In this part, the labels in X-axis are modified, the minus sign is removed, so it will look like all positive numbers as it should be. Its kind of tricky, I cant find reliable way to get initial labels. I have to hook up the draw_event to make sure the labels is generated already before updating them.

p = pyaudio.PyAudio()
MAX_y = 2.0**(p.get_sample_size(FORMAT) * 8 - 1)

frames = None
wf = None
if SAVE:
  frames = int(FPS * SAVE)
  wf = wave.open('temp.wav', 'wb')
  wf.setnchannels(CHANNELS)
  wf.setsampwidth(p.get_sample_size(FORMAT))
  wf.setframerate(RATE)

stream = p.open(format=FORMAT,
                channels=CHANNELS,
                rate=RATE,
                input=True,
                frames_per_buffer=BUF_SIZE)

ani = animation.FuncAnimation(fig, animate, frames,
    init_func=lambda: init(line), fargs=(line, stream, wf, MAX_y),
    interval=1000.0/FPS, blit=True)

Initializations of PyAudio, wave, and graph. MAX_y is only used for normalizing signal. If use paFloat32, then its already in range of [-1, 1]. Because of the function of wave saving, paInt16 will be easier to code with.

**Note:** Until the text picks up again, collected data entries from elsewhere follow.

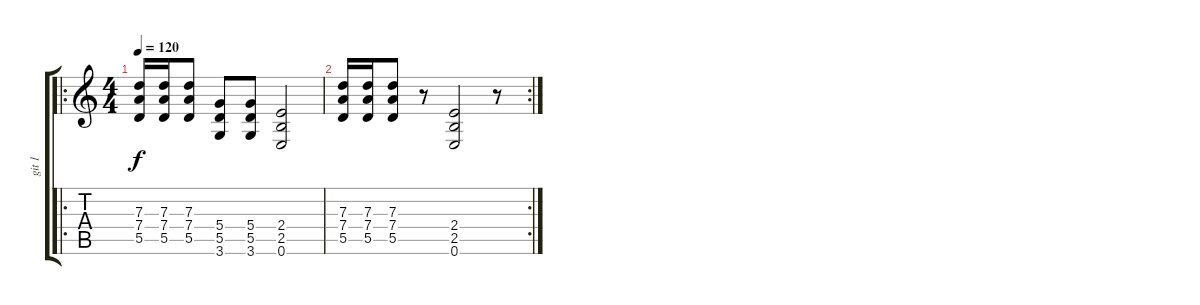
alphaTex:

\track ("git 1" "git 1") {instrument electricguitarclean}
\staff {score tabs}
\tuning (E4 B3 G3 D3 A2 E2) {hide}
\ro
\ts (4 4)
\tempo 120
\clef g2
\ks c
(7.3 7.4 5.5).16{dy f} (7.3 7.4 5.5).16 (7.3 7.4 5.5).8 (5.4 5.5 3.6).8 (5.4 5.5 3.6).8 (2.4 2.5 0.6).2 |
\rc 2
(7.3 7.4 5.5).16 (7.3 7.4 5.5).16 (7.3 7.4 5.5).8 r.8 (2.4 2.5 0.6).2 r.8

For graph, Matplotlib animation is used, its an easy way to generate animated graph and you can even save video file. animate and init functions will be explained soon.

if SAVE:
  ani.save('temp.mp4', fps=FPS)
else:
  plt.show()

stream.stop_stream()
stream.close()
p.terminate()

if SAVE:
  wf.close()

The graph is started. As you can say, its either saving video or showing the graph. I cant find a way to have them both, that is making encoding on-the-fly. You can call plt.show() afterwards, but that will be just a replay.

The rest is the clean-up, properly close everything.

def init(line):

  line.set_ydata(np.zeros(nFFT - 1))
  return line,

Its important to have init for animation, or the first generated frame by animate function will be used as clear frame. Setting data to all zeros, so the frame will be clean.

def animate(i, line, stream, wf, MAX_y):

  N = max(stream.get_read_available() / nFFT, 1) * nFFT
  data = stream.read(N)
  if SAVE:
    wf.writeframes(data)

  y = np.array(struct.unpack("%dh" % (N * CHANNELS), data)) / MAX_y
  y_L = y[::2]
  y_R = y[1::2]

  Y_L = np.fft.fft(y_L, nFFT)
  Y_R = np.fft.fft(y_R, nFFT)

  Y = abs(np.hstack((Y_L[-nFFT/2:-1], Y_R[:nFFT/2])))

  line.set_ydata(Y)
  return line,

animate generates a frame. It read frames from audio stream, nFFT as a unit, and read as many units as frames available, or at least one unit. Because FPS will not match RATE / nFFT, there will be some leftover data, as long as it reaches a unit, it will be grabbed.

Data is unpacked after, which is byte string, normalize it, split them into two lists, then run FFT. After that, combine them into one list, so it can be plotted along with x_f as X-axis.

3   Performance

The FPS is 25 frames per seconds and it looks smooth, however when I use save(), Matplotlib can only generate 3.25 FPS of PNG images, via figure save function. Matplotlib saves all the frames then uses FFmpeg to encode them into one video file. I have modified the code to read a wave file, so it dont have to do it in real-time.

There might be some way to improve figure save function, but this is all for now.